## The dimensionality reduction principle for generalized additive models.(English)Zbl 0603.62050

Consider an exponential family of distributions of the form $\int^{x}e^{b_ 1(\eta)y+b_ 2(\eta)} \nu (dy)$ with a real parameter $$\eta$$ and a $$\sigma$$-finite measure $$\nu$$ on $${\mathbb{R}}$$. Under suitable assumptions their expectations are given by $$b_ 3(\eta):=-b_ 2'(\eta)/b_ 1'(\eta)$$. Now assume that for a random vector (Y,X) with values in $${\mathbb{R}}\times [0,1]^ J$$, (J$$\in {\mathbb{N}})$$, the conditional distribution belongs to this exponential family with $$\eta =f(x)$$, $$x\in [0,1]^ J$$ and hence $$E(Y| X=x)=b_ 3(f(x))$$. [Exponential response model, see e.g. S. J. Haberman, ibid. 5, 815-841 (1977; Zbl 0368.62019) in case of linear f we have a generalized linear model as in J. A. Nelder and R. W. M. Wedderburn, J. R. Stat. Soc., Ser. A 135, 370-384 (1972).]

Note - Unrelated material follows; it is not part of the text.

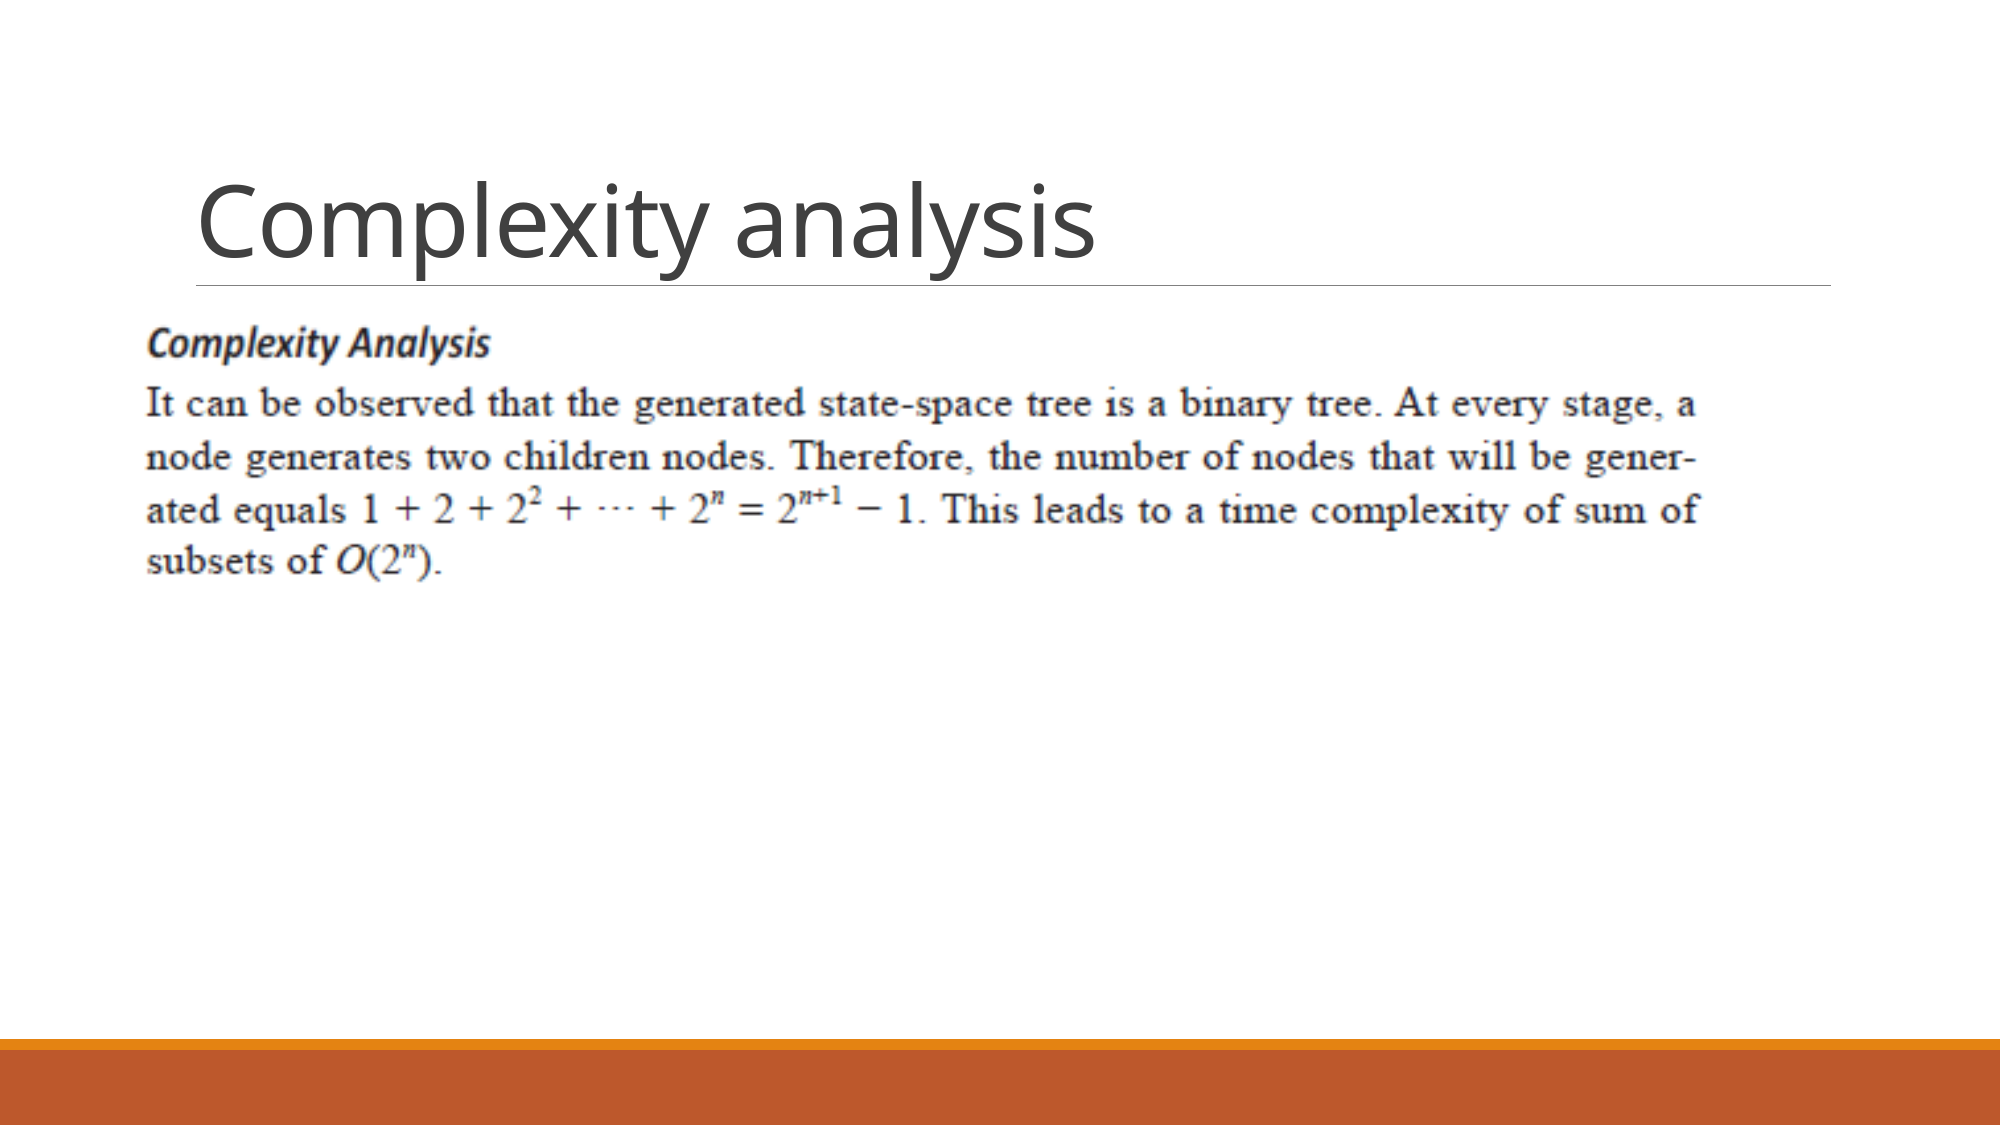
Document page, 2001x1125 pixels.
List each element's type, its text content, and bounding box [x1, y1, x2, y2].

title Complexity analysis [180, 47, 1830, 285]
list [40, 310, 1771, 618]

It is shown that under suitable assumptions on the conditional distribution, on f and the density g($$\cdot)$$ of X, the expected log- likelihood $\Delta (a)=\int \{b_ 1(a(x))b_ 3(f(x))+b_ 2(a(x))\}g(x)dx$ can be maximized with respect to $$a\in {\mathcal A}=\{a(x_ 1,...,x_ J)=a_ 0+\sum^{J}_{1}a_ j(x_ j)$$ s.t. $$E(a(X))=a_ 0$$, $$E(a_ j(X_ j))=0$$, $$1\leq j\leq J\}$$ (Theorem 1).
The maximizer is called the best additive approximation to the response function f and besides its advantages w.r. to interpretation compared to general approximations it can be estimated from a sample $$(Y_ i,X_ i)^ n_{i=1}$$ in a quality which does not decrease with increasing dimension J and furthermore the speed of convergence is optimal in the $$L_ 2$$ sense (Theorem 2). [For a related result for regression functions, see the author, Adaptive regression and other nonparametric models. Ann. Stat. 13, 689-705 (1985)]. To show this, some spline estimator resulting from maximizing an empirical log-likelihood quantity is used.